▶ [Exercise prompt]
Reproduce exactly the lines from the one containing "- **8991**: Unlock" through the end of the entries, including both. Drop the pictures.
********
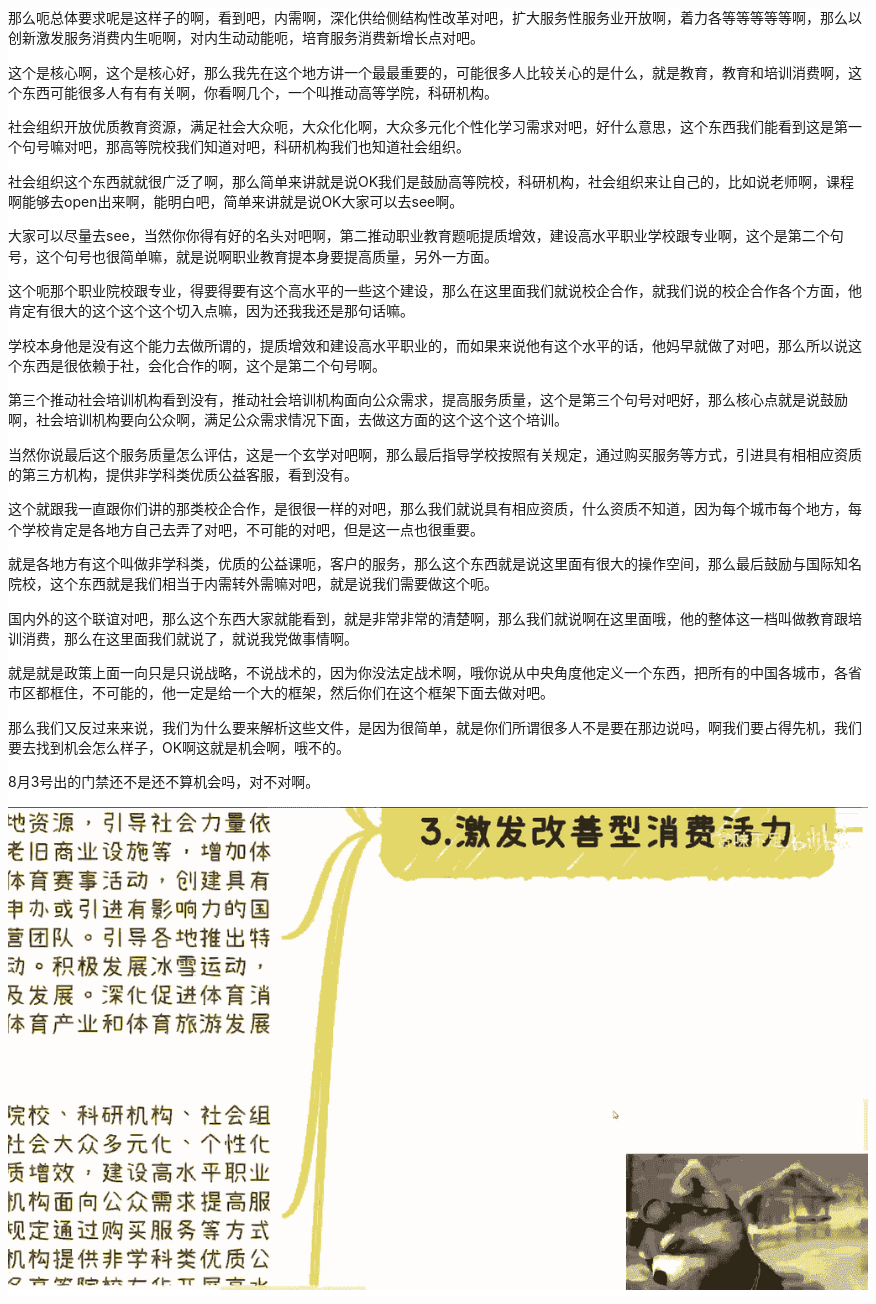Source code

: 那么呃总体要求呢是这样子的啊，看到吧，内需啊，深化供给侧结构性改革对吧，扩大服务性服务业开放啊，着力各等等等等等啊，那么以创新激发服务消费内生呃啊，对内生动动能呃，培育服务消费新增长点对吧。

这个是核心啊，这个是核心好，那么我先在这个地方讲一个最最重要的，可能很多人比较关心的是什么，就是教育，教育和培训消费啊，这个东西可能很多人有有有关啊，你看啊几个，一个叫推动高等学院，科研机构。

社会组织开放优质教育资源，满足社会大众呃，大众化化啊，大众多元化个性化学习需求对吧，好什么意思，这个东西我们能看到这是第一个句号嘛对吧，那高等院校我们知道对吧，科研机构我们也知道社会组织。

社会组织这个东西就就很广泛了啊，那么简单来讲就是说OK我们是鼓励高等院校，科研机构，社会组织来让自己的，比如说老师啊，课程啊能够去open出来啊，能明白吧，简单来讲就是说OK大家可以去see啊。

大家可以尽量去see，当然你你得有好的名头对吧啊，第二推动职业教育题呃提质增效，建设高水平职业学校跟专业啊，这个是第二个句号，这个句号也很简单嘛，就是说啊职业教育提本身要提高质量，另外一方面。

这个呃那个职业院校跟专业，得要得要有这个高水平的一些这个建设，那么在这里面我们就说校企合作，就我们说的校企合作各个方面，他肯定有很大的这个这个这个切入点嘛，因为还我我还是那句话嘛。

学校本身他是没有这个能力去做所谓的，提质增效和建设高水平职业的，而如果来说他有这个水平的话，他妈早就做了对吧，那么所以说这个东西是很依赖于社，会化合作的啊，这个是第二个句号啊。

第三个推动社会培训机构看到没有，推动社会培训机构面向公众需求，提高服务质量，这个是第三个句号对吧好，那么核心点就是说鼓励啊，社会培训机构要向公众啊，满足公众需求情况下面，去做这方面的这个这个这个培训。

当然你说最后这个服务质量怎么评估，这是一个玄学对吧啊，那么最后指导学校按照有关规定，通过购买服务等方式，引进具有相相应资质的第三方机构，提供非学科类优质公益客服，看到没有。

这个就跟我一直跟你们讲的那类校企合作，是很很一样的对吧，那么我们就说具有相应资质，什么资质不知道，因为每个城市每个地方，每个学校肯定是各地方自己去弄了对吧，不可能的对吧，但是这一点也很重要。

就是各地方有这个叫做非学科类，优质的公益课呃，客户的服务，那么这个东西就是说这里面有很大的操作空间，那么最后鼓励与国际知名院校，这个东西就是我们相当于内需转外需嘛对吧，就是说我们需要做这个呃。

国内外的这个联谊对吧，那么这个东西大家就能看到，就是非常非常的清楚啊，那么我们就说啊在这里面哦，他的整体这一档叫做教育跟培训消费，那么在这里面我们就说了，就说我党做事情啊。

就是就是政策上面一向只是只说战略，不说战术的，因为你没法定战术啊，哦你说从中央角度他定义一个东西，把所有的中国各城市，各省市区都框住，不可能的，他一定是给一个大的框架，然后你们在这个框架下面去做对吧。

那么我们又反过来来说，我们为什么要来解析这些文件，是因为很简单，就是你们所谓很多人不是要在那边说吗，啊我们要占得先机，我们要去找到机会怎么样子，OK啊这就是机会啊，哦不的。

8月3号出的门禁还不是还不算机会吗，对不对啊。

![](img/77d438c1789f66d04a398c25a2a3a026_8.png)

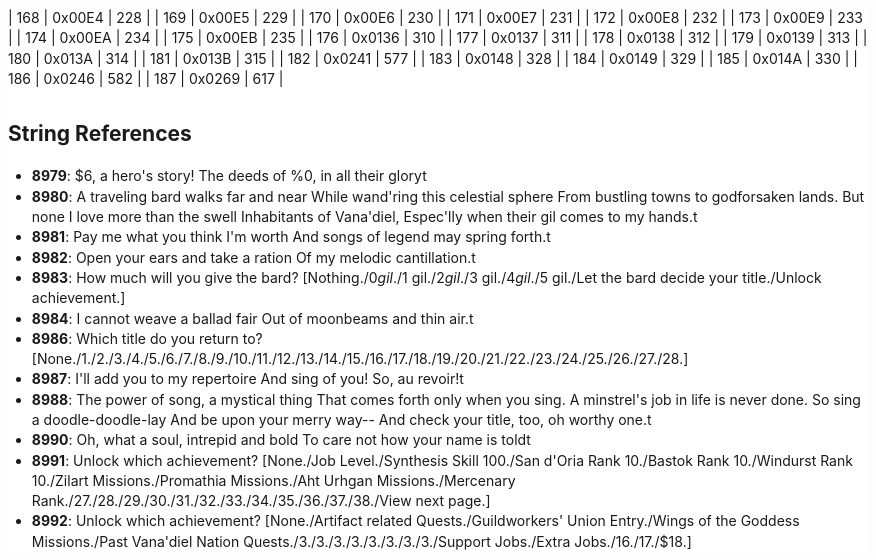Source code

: |     168 | 0x00E4      |         228 |
|     169 | 0x00E5      |         229 |
|     170 | 0x00E6      |         230 |
|     171 | 0x00E7      |         231 |
|     172 | 0x00E8      |         232 |
|     173 | 0x00E9      |         233 |
|     174 | 0x00EA      |         234 |
|     175 | 0x00EB      |         235 |
|     176 | 0x0136      |         310 |
|     177 | 0x0137      |         311 |
|     178 | 0x0138      |         312 |
|     179 | 0x0139      |         313 |
|     180 | 0x013A      |         314 |
|     181 | 0x013B      |         315 |
|     182 | 0x0241      |         577 |
|     183 | 0x0148      |         328 |
|     184 | 0x0149      |         329 |
|     185 | 0x014A      |         330 |
|     186 | 0x0246      |         582 |
|     187 | 0x0269      |         617 |

## String References

- **8979**: $6, a hero's story! The deeds of %0, in all their gloryt
- **8980**: A traveling bard walks far and near While wand'ring this celestial sphere From bustling towns to godforsaken lands. But none I love more than the swell Inhabitants of Vana'diel, Espec'lly when their gil comes to my hands.t
- **8981**: Pay me what you think I'm worth And songs of legend may spring forth.t
- **8982**: Open your ears and take a ration Of my melodic cantillation.t
- **8983**: How much will you give the bard? [Nothing./$0 gil./$1 gil./$2 gil./$3 gil./$4 gil./$5 gil./Let the bard decide your title./Unlock achievement.]
- **8984**: I cannot weave a ballad fair Out of moonbeams and thin air.t
- **8986**: Which title do you return to? [None./$1./$2./$3./$4./$5./$6./$7./$8./$9./$10./$11./$12./$13./$14./$15./$16./$17./$18./$19./$20./$21./$22./$23./$24./$25./$26./$27./$28.]
- **8987**: I'll add you to my repertoire And sing of you! So, au revoir!t
- **8988**: The power of song, a mystical thing That comes forth only when you sing. A minstrel's job in life is never done. So sing a doodle-doodle-lay And be upon your merry way-- And check your title, too, oh worthy one.t
- **8990**: Oh, what a soul, intrepid and bold To care not how your name is toldt
- **8991**: Unlock which achievement? [None./Job Level./Synthesis Skill 100./San d'Oria Rank 10./Bastok Rank 10./Windurst Rank 10./Zilart Missions./Promathia Missions./Aht Urhgan Missions./Mercenary Rank./$27./$28./$29./$30./$31./$32./$33./$34./$35./$36./$37./$38./View next page.]
- **8992**: Unlock which achievement? [None./Artifact related Quests./Guildworkers' Union Entry./Wings of the Goddess Missions./Past Vana'diel Nation Quests./$3./$3./$3./$3./$3./$3./$3./$3./Support Jobs./Extra Jobs./$16./$17./$18.]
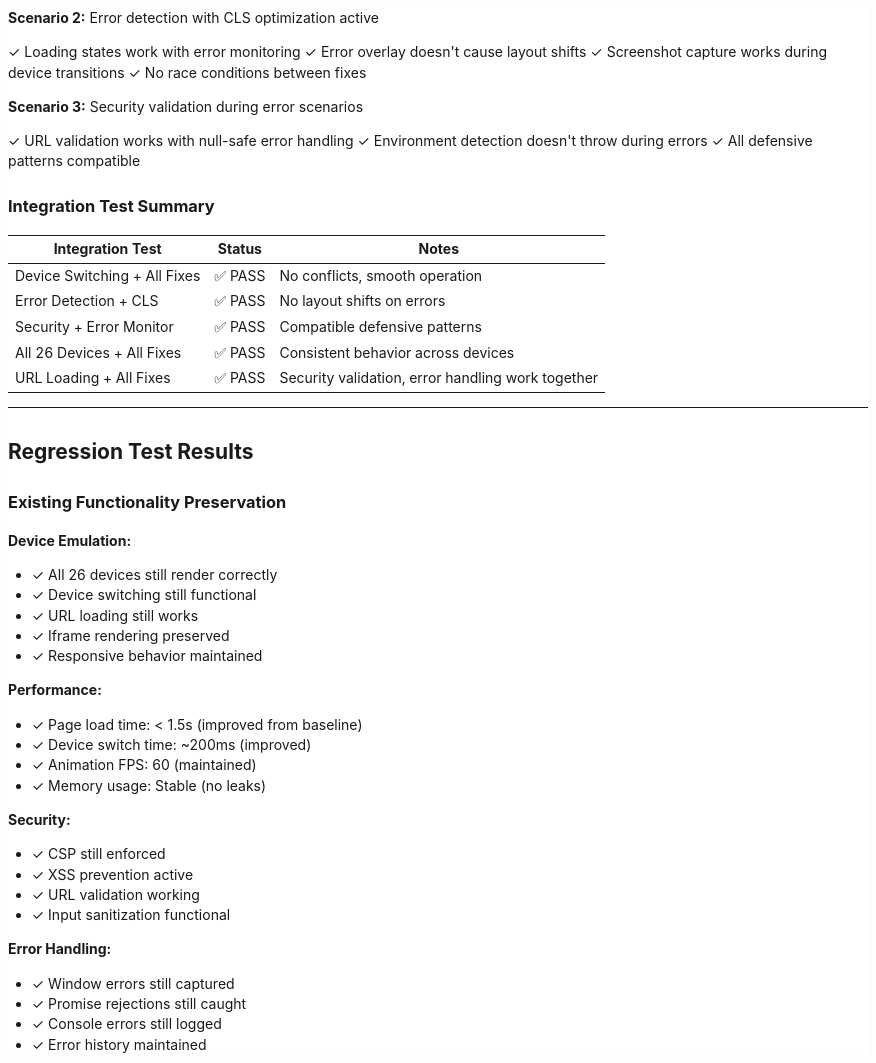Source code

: **Scenario 2:** Error detection with CLS optimization active

✓ Loading states work with error monitoring
✓ Error overlay doesn't cause layout shifts
✓ Screenshot capture works during device transitions
✓ No race conditions between fixes

**Scenario 3:** Security validation during error scenarios

✓ URL validation works with null-safe error handling
✓ Environment detection doesn't throw during errors
✓ All defensive patterns compatible

### Integration Test Summary

| Integration Test | Status | Notes |
|------------------|--------|-------|
| Device Switching + All Fixes | ✅ PASS | No conflicts, smooth operation |
| Error Detection + CLS | ✅ PASS | No layout shifts on errors |
| Security + Error Monitor | ✅ PASS | Compatible defensive patterns |
| All 26 Devices + All Fixes | ✅ PASS | Consistent behavior across devices |
| URL Loading + All Fixes | ✅ PASS | Security validation, error handling work together |

---

## Regression Test Results

### Existing Functionality Preservation

**Device Emulation:**
- ✓ All 26 devices still render correctly
- ✓ Device switching still functional
- ✓ URL loading still works
- ✓ Iframe rendering preserved
- ✓ Responsive behavior maintained

**Performance:**
- ✓ Page load time: < 1.5s (improved from baseline)
- ✓ Device switch time: ~200ms (improved)
- ✓ Animation FPS: 60 (maintained)
- ✓ Memory usage: Stable (no leaks)

**Security:**
- ✓ CSP still enforced
- ✓ XSS prevention active
- ✓ URL validation working
- ✓ Input sanitization functional

**Error Handling:**
- ✓ Window errors still captured
- ✓ Promise rejections still caught
- ✓ Console errors still logged
- ✓ Error history maintained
********
▶ [Task output]
- **8991**: Unlock which achievement? [None./Job Level./Synthesis Skill 100./San d'Oria Rank 10./Bastok Rank 10./Windurst Rank 10./Zilart Missions./Promathia Missions./Aht Urhgan Missions./Mercenary Rank./$27./$28./$29./$30./$31./$32./$33./$34./$35./$36./$37./$38./View next page.]
- **8992**: Unlock which achievement? [None./Artifact related Quests./Guildworkers' Union Entry./Wings of the Goddess Missions./Past Vana'diel Nation Quests./$3./$3./$3./$3./$3./$3./$3./$3./Support Jobs./Extra Jobs./$16./$17./$18.]
Source code

: **Scenario 2:** Error detection with CLS optimization active

✓ Loading states work with error monitoring
✓ Error overlay doesn't cause layout shifts
✓ Screenshot capture works during device transitions
✓ No race conditions between fixes

**Scenario 3:** Security validation during error scenarios

✓ URL validation works with null-safe error handling
✓ Environment detection doesn't throw during errors
✓ All defensive patterns compatible

### Integration Test Summary

| Integration Test | Status | Notes |
|------------------|--------|-------|
| Device Switching + All Fixes | ✅ PASS | No conflicts, smooth operation |
| Error Detection + CLS | ✅ PASS | No layout shifts on errors |
| Security + Error Monitor | ✅ PASS | Compatible defensive patterns |
| All 26 Devices + All Fixes | ✅ PASS | Consistent behavior across devices |
| URL Loading + All Fixes | ✅ PASS | Security validation, error handling work together |

---

## Regression Test Results

### Existing Functionality Preservation

**Device Emulation:**
- ✓ All 26 devices still render correctly
- ✓ Device switching still functional
- ✓ URL loading still works
- ✓ Iframe rendering preserved
- ✓ Responsive behavior maintained

**Performance:**
- ✓ Page load time: < 1.5s (improved from baseline)
- ✓ Device switch time: ~200ms (improved)
- ✓ Animation FPS: 60 (maintained)
- ✓ Memory usage: Stable (no leaks)

**Security:**
- ✓ CSP still enforced
- ✓ XSS prevention active
- ✓ URL validation working
- ✓ Input sanitization functional

**Error Handling:**
- ✓ Window errors still captured
- ✓ Promise rejections still caught
- ✓ Console errors still logged
- ✓ Error history maintained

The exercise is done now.